BRANO DI LETTURA:
>>>>

Vedo sempre ciò che ci allontana, certo; ma adesso vedo anche ciò che ci accomuna, ciò che ci avrebbe potuto avvicinare. L'irrequietezza, l'insoddifazione per il proprio lavoro. Il diprezzo per la mediocrità. Il bisogno di un riconoscimento sociale ed insieme il bisogno di qualcosa che gratifichi lo spirito, una causa per la quale battersi. L'essere sempre "contro", nell'intimo, nel pozzo bilioso dove si aggirano le nostre più cupe pulsioni di libertà e forse, il desiderio di solitudine. Il suo modo di fronteggiarla, la solitudine, di tenere a bada i demoni. Il bisogno di affetto. La difficoltà a dirlo, ed insieme il suo stare disarmato di fronte a qualche donna, "con i miei occhi di magazzino, i miei tamburi arabi", avrebbe cantato Dylan, e poi il sottrarsi con un guizzo d'orgoglio, quello che poi lo avrebbe costretto a pentirsi, forse, quello che lo avrebbe costretto agli infiniti ripensamenti notturni.

<<<<

COSA FARE:
(1) Riporta ciascun bisogno nominato nel brano sulle affinità e le distanze con la formula "il bisogno di".
(2) Scrivi il seguito del brano sulle affinità e le distanze, cominciando dopo la sua ultima frase.
I dati riportati qui provengono da una fonte diversa dal brano.

DATI FORNITI:
>>>>

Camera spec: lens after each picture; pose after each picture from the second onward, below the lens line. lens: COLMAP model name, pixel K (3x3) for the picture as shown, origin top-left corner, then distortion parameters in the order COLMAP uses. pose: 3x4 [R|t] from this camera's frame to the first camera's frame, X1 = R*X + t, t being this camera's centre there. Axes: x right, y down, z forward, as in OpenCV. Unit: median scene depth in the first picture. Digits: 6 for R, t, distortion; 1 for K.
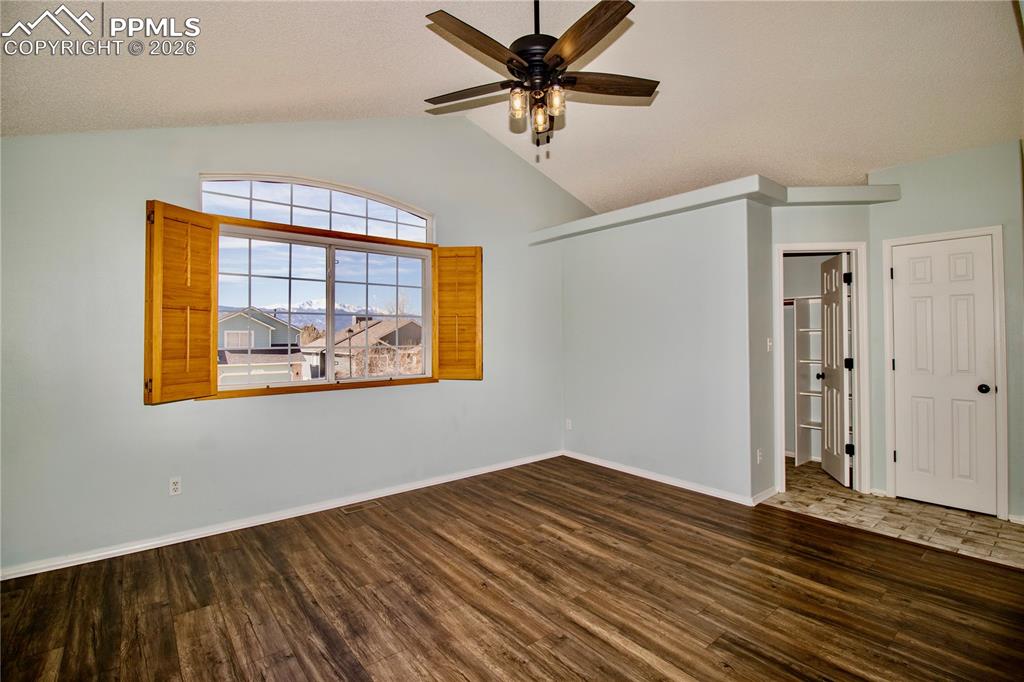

<<<<

RISULTATI DELL'ESERCIZIO:
(1)
- Il bisogno di un riconoscimento sociale
- Il bisogno di qualcosa che gratifichi lo spirito
- Il bisogno di affetto

(2)
Questo, vedo anche questo. E vedo la pigrizia, la nemica delle ambizioni. Il piacere provato nell'uscire, per strada, il piacere di camminare, il piacere di svolgere un'attività apparente, che lasci il tempo di pensare ai fatti propri, una certa inclinazione filosofica, mortificata nella società odierna, dove il pensare conta pochissimo rispetto al fare (si veda com'è ridotto il giornalismo, specie quello televisivo). Vedo sprazzi di timidezza, in lui, come in me, ma più sanguigno lui di me, più irruento, emotivo, meno abituato a sopportare, meno capace di venire a patti, entrambi irritabili, ma io ringhio fra me, mi divoro, lui esplodeva, aggrediva.
Questa riflessione è iniziata il giorno della sua scomparsa e non finirà mai.